Two articles in the Annals of Internal Medicine discuss the off-label use of Recombinant Factor VIIa, which is intended for patients with hemophilia.  Once a product is approved for any use by the Food & Drug Administration, doctors have a fair amount of flexibility in being able to prescribe it for purposes other than those for which it was tested and approved.  In the case of Factor VIIa, one of the studies found that from 2000 to 2008, off-label use in hospitals increased by 140 times, and 97% of the prescriptions were off-label.  It was being used for body and brain trauma, cardiovascular surgery and intracranial hemorrhage, among other things, indications for which there was little if any clinical trial evidence.  Mortality in all cases where the drug was prescribed in the hospital was 27%.  (Annals Study I)

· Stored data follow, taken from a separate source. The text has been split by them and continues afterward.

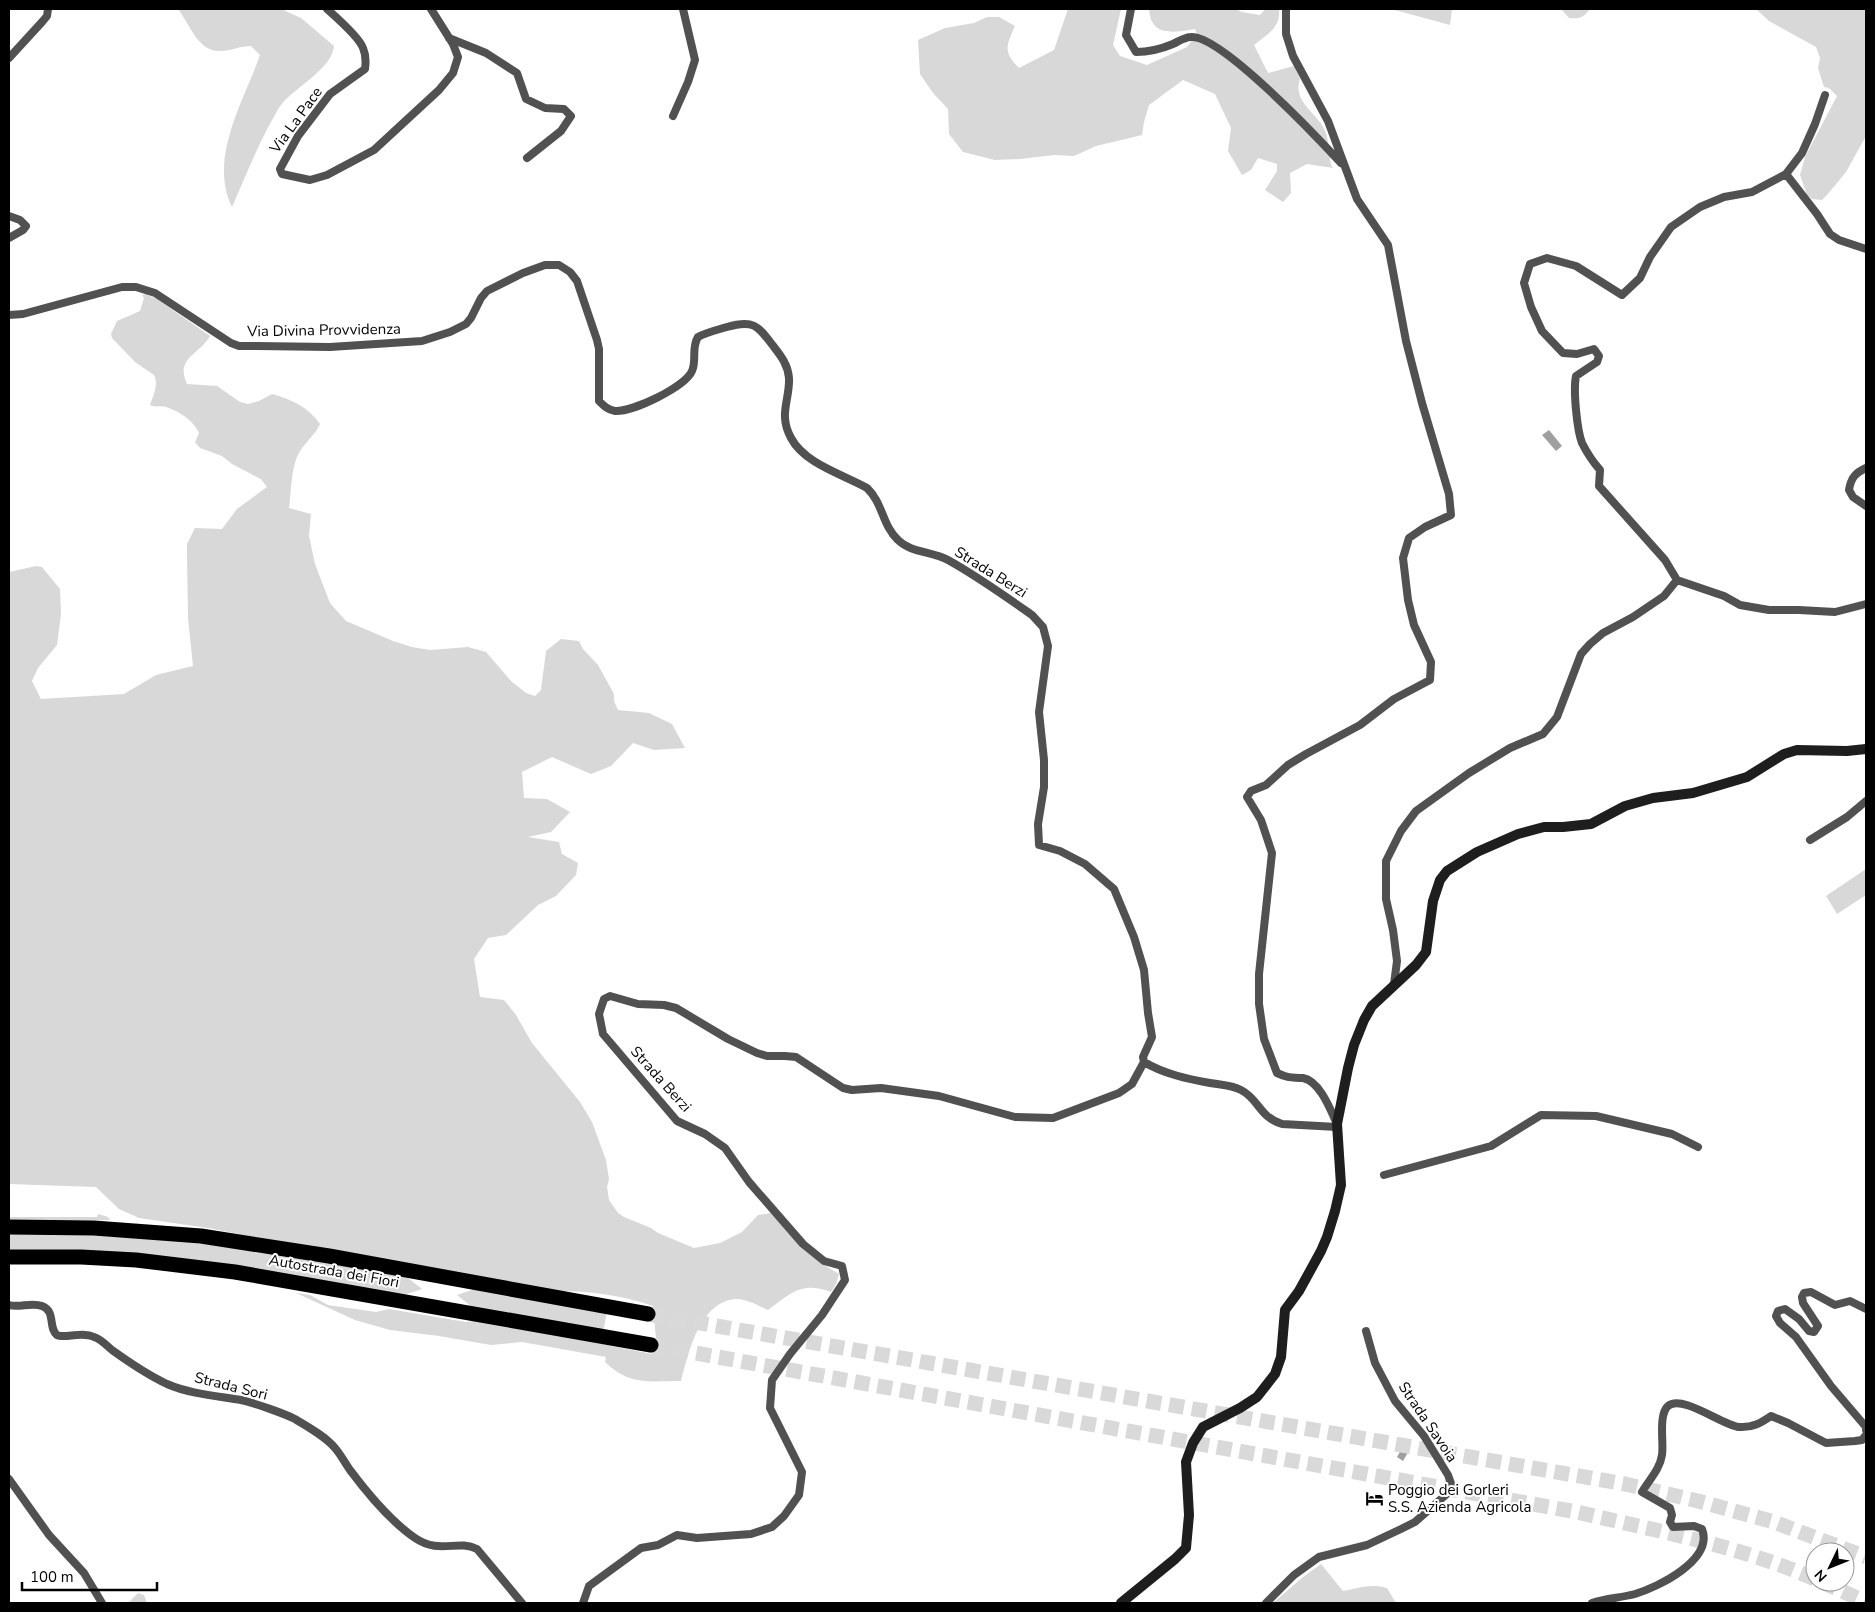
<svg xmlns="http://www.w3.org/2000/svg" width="1875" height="1612" viewBox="0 0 1875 1612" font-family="'Nunito Sans',sans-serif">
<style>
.green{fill:#d8d8d8}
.water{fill:#9f9f9f}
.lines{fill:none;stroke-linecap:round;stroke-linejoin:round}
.highway-tunnel{stroke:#d9d9d9;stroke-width:15;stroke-dasharray:15 8;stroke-linecap:butt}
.street{stroke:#515151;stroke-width:8}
.secondary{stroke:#1e1e1e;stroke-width:10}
.highway{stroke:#000;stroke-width:15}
.labels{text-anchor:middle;stroke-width:4;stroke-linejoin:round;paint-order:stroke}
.street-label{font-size:15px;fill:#000;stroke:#fff}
.poi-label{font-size:15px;fill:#000;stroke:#fff;text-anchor:start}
</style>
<rect width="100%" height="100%" fill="#fff"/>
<path class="green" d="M 178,9 L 281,9 L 301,18 L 334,46 C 332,69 295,87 281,105 C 277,110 274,117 271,122 C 256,149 245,178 232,207 C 208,158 244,101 260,55 L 251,46 C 240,46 231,51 220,51 C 198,52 189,23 178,9 Z
M 1068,9 L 1121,9 L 1113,45 L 1120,56 L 1147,65 L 1187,47 L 1197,34 L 1195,29 C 1175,32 1151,38 1149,9 L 1235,9 L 1242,12 L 1260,15 L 1265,9 L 1279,9 C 1281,28 1267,34 1254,45 L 1268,73 L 1294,66 L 1300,79 C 1292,103 1318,112 1326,133 C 1329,143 1329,154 1331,165 L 1333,168 L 1307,164 L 1290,173 L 1291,193 L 1283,202 L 1265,190 L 1277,171 L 1277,164 L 1258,158 L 1251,170 L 1242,175 L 1228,151 L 1231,128 L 1215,94 L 1183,80 L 1149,105 L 1144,122 L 1142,135 L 1096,146 L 1074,156 L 1054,155 L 1020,159 L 995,160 L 963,152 L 949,134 L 948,109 L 933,93 L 920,74 L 918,40 L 945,28 L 974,23 L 987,17 L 999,17 L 1015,26 C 1006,46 1003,52 1019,68 L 1054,50 Z
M 1391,9 L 1452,9 L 1450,25 Z
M 1561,9 L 1590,9 C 1583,18 1580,19 1569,18 Z
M 1756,9 L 1866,9 L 1866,136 L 1846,172 L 1827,195 L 1822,200 L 1812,199 L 1807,195 L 1800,175 L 1805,157 L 1837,96 L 1829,88 L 1824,87 L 1818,68 L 1820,58 L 1816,47 L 1769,21 Z
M 145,294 L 157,299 L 210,336 C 199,355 175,358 187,384 L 217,386 L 240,402 L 248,404 L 259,401 L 272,394 C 291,399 308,407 320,424 C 315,436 303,443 297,457 C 291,472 291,492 289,508 L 311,514 L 309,536 L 315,564 L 330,603 L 346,621 L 393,641 L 412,647 L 430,650 L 468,647 L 486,652 L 511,681 L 526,693 L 535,696 L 541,690 L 546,651 L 561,639 L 579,641 L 583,649 L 598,665 L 614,694 L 614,701 L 618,710 L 649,713 L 672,724 L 685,748 L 654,750 L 633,743 L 611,766 L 591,774 L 552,757 L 522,772 L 524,798 L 547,799 L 570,812 L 551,832 L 528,837 L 559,842 L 562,854 L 578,863 L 576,875 L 556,896 L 538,905 L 506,935 L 488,938 L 474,959 L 480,997 L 504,1000 L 516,1015 L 532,1043 L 580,1102 L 592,1122 L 606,1160 L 609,1179 L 607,1187 L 609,1200 L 618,1213 L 624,1217 L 651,1228 L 658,1233 L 694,1248 L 720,1243 L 742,1232 L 758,1215 L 771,1213 L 803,1248 L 821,1263 L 839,1274 L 836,1284 L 831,1292 C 801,1281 791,1293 768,1310 C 759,1306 746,1298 735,1299 C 699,1303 689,1352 681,1381 C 649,1381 630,1386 605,1362 L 606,1357 L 522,1342 L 491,1345 L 439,1336 L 390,1330 L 355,1320 L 296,1293 L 310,1295 L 328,1305 L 376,1312 L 389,1309 L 466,1322 L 480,1320 L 652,1354 L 656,1339 L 653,1306 C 622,1295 589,1291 557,1291 L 273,1241 L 208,1228 L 139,1218 L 119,1209 L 96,1187 L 9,1184 L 9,572 L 36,566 L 42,567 L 60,589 L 61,614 L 57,645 L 38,668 L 32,681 L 41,699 L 124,694 L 156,675 L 193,666 L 188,618 L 187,554 L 187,544 L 195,528 L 222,529 L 237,509 L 267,487 L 261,479 L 232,464 L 222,456 L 200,448 L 195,442 L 199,433 C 194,421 179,411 166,407 C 160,405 156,408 150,405 C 153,396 159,385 154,375 L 135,362 L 112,338 L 111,334 L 117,321 L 140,311 L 144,298 L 142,295 Z
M 1866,869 L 1866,895 L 1837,914 L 1826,896 Z
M 98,1214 L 108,1217 L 110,1220 L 9,1221 L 9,1217 L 97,1217 Z
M 9,1234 L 81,1234 L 177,1240 L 292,1256 L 408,1278 L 422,1289 L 404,1295 L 9,1252 Z
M 475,1289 L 607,1312 L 603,1332 L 472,1307 L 457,1295 Z
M 1321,1564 L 1343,1591 C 1359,1588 1371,1583 1387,1588 L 1396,1603 L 1273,1603 L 1303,1577 Z
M 138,1593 L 144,1595 L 147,1603 L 128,1603 Z"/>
<path class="water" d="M 1549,430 L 1562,446 L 1556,451 L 1542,435 Z
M 1404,1445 L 1410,1449 L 1403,1461 L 1397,1457 Z"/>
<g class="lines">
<path class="highway-tunnel" d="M 648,1314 L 1625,1484 L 1698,1501 L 1774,1522 L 1866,1557
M 651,1345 L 1577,1512 C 1657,1531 1740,1546 1815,1579
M 1822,1582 L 1866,1602"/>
<path class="street" d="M 327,9 C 336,17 359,37 363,48 C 366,55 366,62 365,69 L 330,94 L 298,136 L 280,169 L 282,174 L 310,180 L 327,175 L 374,150 L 439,90 L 453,73 L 458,57 L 453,44 L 431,9
M 1131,9 L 1126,35 L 1136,52 C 1150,52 1161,49 1173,44 C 1179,41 1185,37 1191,37 C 1221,35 1318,138 1341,163
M 1286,9 L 1286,34 L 1293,56 L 1328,121 L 1357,199 L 1388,245 L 1406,341 L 1422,403 L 1449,494 L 1451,515 L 1425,527 L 1409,538 L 1403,558 L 1408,600 L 1414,625 L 1431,662 L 1430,680 L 1394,699 L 1360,725 L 1306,754 L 1288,765 L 1266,785 L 1251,791 L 1247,797 L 1261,820 L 1272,853 L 1259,974 L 1259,1004 L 1264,1039 L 1277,1073 C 1290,1079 1291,1077 1303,1078 C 1320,1081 1331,1111 1337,1124
M 449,38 L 486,53 L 517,73 L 526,99 L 545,108 L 564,109 L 571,116 L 561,131 L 527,158
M 9,58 L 42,22 L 47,16 L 48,9
M 1825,95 L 1815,124 L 1802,153 L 1786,174 L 1817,214 L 1830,234 L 1839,240 L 1866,249
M 673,116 L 688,82 L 695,60 L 683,9
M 9,216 L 20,220 L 26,226 L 23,230 L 9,238
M 9,315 L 23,314 L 122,287 L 136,287 L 155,293 L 231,343 L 239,346 L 256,346 L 330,347 L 422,341 L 450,332 L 466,324 L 471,318 L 481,298 L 487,291 L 523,273 L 545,265 L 559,265 L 570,272 L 577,281 L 597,340 L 599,349 L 599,401 C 604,406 608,410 615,411 C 633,412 685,387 692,371 C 697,360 691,348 698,337 C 707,332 717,330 727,327 C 754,319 758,326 774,347 C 781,356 788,365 789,378 C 790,400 778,414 791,438 C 805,464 842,474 867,488 C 883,503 882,525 898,540 C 911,553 932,551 948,560 C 977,576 1005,596 1032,615 L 1043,627 L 1048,646 L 1039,712 L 1044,760 L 1044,787 L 1038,824 L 1039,845 L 1060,851 L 1085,864 L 1114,889 L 1134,937 L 1144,970 L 1148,1013 L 1152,1037 L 1143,1057 L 1144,1062 C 1164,1074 1188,1079 1210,1083 C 1221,1085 1231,1085 1241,1090 C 1259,1099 1259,1117 1282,1124 L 1337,1127
M 1866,468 C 1855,473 1851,478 1849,490 L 1853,497 L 1866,506
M 1677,580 L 1665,560 L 1599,486 L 1600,470 C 1593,462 1587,453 1582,443 C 1577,430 1573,390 1576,376 L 1597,362 L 1599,356 L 1594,349 L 1577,354 L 1563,353 L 1542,331 L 1531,307 L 1524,283 L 1530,264 L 1547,258 L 1576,266 L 1622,295 L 1640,278 L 1650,257 L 1671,227 L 1700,207 L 1724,197 L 1752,192 L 1786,174
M 1810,840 L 1847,817 L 1866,801
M 1394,984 L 1397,961 L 1393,930 L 1386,899 L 1386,861 L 1401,831 L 1416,811 L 1469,773 L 1510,748 L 1543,734 L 1557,717 L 1581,654 L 1590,644 L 1603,633 L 1633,617 L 1664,596 L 1677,580 L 1724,596 L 1740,605 L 1769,610 L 1799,610 L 1835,612 L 1866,604
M 1384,1175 L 1491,1146 L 1541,1115 L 1596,1116 L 1672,1134 L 1698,1147
M 9,1305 C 19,1308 32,1302 42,1306 C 56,1311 48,1328 57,1335 C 64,1339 82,1331 94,1337 C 101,1339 107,1346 112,1350 C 130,1363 148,1375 167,1384 C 190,1394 217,1396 241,1400 C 254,1403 283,1413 295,1419 C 308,1427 325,1436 335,1448 C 341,1455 345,1463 350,1470 C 368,1494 390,1521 415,1538 C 440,1555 457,1539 477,1549 L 522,1603
M 1866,1309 L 1850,1301 L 1835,1305 L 1811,1292 L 1804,1293 L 1802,1297 L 1803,1303 L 1818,1326 L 1814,1332 L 1809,1331 L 1799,1319 L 1785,1309 L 1778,1311 L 1776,1316 L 1780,1323 L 1796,1337 L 1831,1386 L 1866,1427 L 1866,1430
M 9,1479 L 49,1535 L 84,1573 L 102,1603
M 583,1603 L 589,1586 L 641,1548 L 658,1545 L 677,1535 L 697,1538 L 751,1534 L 772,1527 L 784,1516 L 799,1495 L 802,1472 L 770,1408 L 772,1380 L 790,1354 L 822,1315 L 845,1280 L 842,1266 L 824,1261 L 803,1244 L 749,1182 L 725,1148 L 705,1134 L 677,1121 L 603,1034 L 599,1014 L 604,999 L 610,996 L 638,1004 L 664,1005 L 676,1008 L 728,1039 L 757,1053 L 767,1056 L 785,1056 L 796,1057 L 843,1088 L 852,1090 L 881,1088 L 939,1096 L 1015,1117 L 1053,1118 L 1119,1093 L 1132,1084 L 1144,1062
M 1266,1603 L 1294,1575 L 1319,1557 L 1367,1545 L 1401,1529 L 1415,1522 L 1449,1492 L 1452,1486 L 1448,1475 L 1424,1436 L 1395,1401 L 1375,1363 L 1366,1331
M 1592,1603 C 1606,1598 1620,1598 1635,1594 C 1658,1587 1714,1560 1702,1529 L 1694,1526 L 1673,1527 L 1670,1522 L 1672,1515 L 1670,1508 L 1642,1492 C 1649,1480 1660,1469 1662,1455 C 1664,1443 1658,1415 1668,1406 C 1682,1394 1722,1425 1739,1427 C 1752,1428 1761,1423 1771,1416 L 1788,1423 L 1826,1443 L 1855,1441 L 1862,1440 L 1866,1435"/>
<path class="secondary" d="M 1121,1603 L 1175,1559 L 1186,1548 L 1189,1515 L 1186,1462 L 1193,1443 L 1203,1427 L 1240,1408 L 1257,1397 L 1275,1374 L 1281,1357 L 1285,1310 L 1299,1291 L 1321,1251 L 1327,1237 L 1335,1211 L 1341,1185 L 1337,1124 L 1348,1068 L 1354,1045 L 1364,1020 L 1372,1006 L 1416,965 L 1426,952 L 1433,901 L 1440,880 L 1447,871 L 1477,852 L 1518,834 L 1544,827 L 1563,827 L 1591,824 L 1625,806 L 1653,798 L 1693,793 L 1747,777 L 1784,754 L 1797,750 L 1847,751 L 1866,749"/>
<path class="highway" d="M 9,1227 L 94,1228 L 201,1236 L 329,1256 L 648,1314
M 9,1257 L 81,1257 L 136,1260 L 235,1272 L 651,1345"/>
</g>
<defs>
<symbol id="hotel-bare" viewBox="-9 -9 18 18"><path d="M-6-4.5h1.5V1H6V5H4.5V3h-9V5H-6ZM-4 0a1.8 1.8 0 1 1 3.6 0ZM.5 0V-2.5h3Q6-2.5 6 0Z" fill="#000" stroke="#fff" stroke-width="2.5" paint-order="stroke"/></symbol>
</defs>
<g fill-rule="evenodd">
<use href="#hotel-bare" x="1362" y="1486" width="25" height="25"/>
</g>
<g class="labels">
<g class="street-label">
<text transform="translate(296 120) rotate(-54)" y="5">Via La Pace</text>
<text transform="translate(324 330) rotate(-1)" y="5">Via Divina Provvidenza</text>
<text transform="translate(991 572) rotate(32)" y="5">Strada Berzi</text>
<text transform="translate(661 1079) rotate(48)" y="5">Strada Berzi</text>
<text transform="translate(334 1271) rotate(10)" y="5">Autostrada dei Fiori</text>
<text transform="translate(231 1386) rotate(14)" y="5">Strada Sori</text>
<text transform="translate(1428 1422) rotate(56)" y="5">Strada Savoia</text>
</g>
<g class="poi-label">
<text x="1388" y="1495">Poggio dei Gorleri<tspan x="1388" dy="17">S.S. Azienda Agricola</tspan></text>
</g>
</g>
<rect width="1875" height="1612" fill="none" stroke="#000000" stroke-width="20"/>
<g transform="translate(1830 1567) rotate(227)"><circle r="24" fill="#ffffff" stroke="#999999"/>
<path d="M0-4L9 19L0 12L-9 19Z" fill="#000000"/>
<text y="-8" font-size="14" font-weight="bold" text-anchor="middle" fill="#000000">N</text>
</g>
<path d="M22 1582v8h135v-8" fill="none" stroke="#000000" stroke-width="2.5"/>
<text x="30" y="1582" font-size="15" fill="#000000" stroke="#ffffff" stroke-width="4" paint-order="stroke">100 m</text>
</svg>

The second study on the same drug examined outcomes in greater detail.  It surveyed the evidence for five off-label uses of Factor VIIa–intracranial hemorrhage, cardiac surgery, trauma, liver transplants and prostatectomy.  A total of about 64 studies were found.  Across the indications minimal additional benefit was found from using Factor VIIa in the treatment and for some indications there was a heightened risk of adverse events such as thromboembolism.  Overall the amount and quality of research on these off-label uses was poor.  (Annals Study II)

The misuse of Recombinant Factor VIIa may be an extreme, but is not an isolated, case of prescription drugs being used extensively for indications other than those they are approved for.  The drug industry attempts to claim that it has no responsibility for how doctors prescribe their products, but that is not believable and the FDA has begun cracking down on inappropriate promotion.  If drug companies think their product has a new use, there are a variety of trial structures which can be used to both test the new use and provide patients with a new treatment option which may benefit them.  Stronger regulation may be needed, however, to prevent doctors from willy-nilly prescribing products before they have been adequately tested.  Otherwise, health care spending is being raised with no gain in patient outcomes.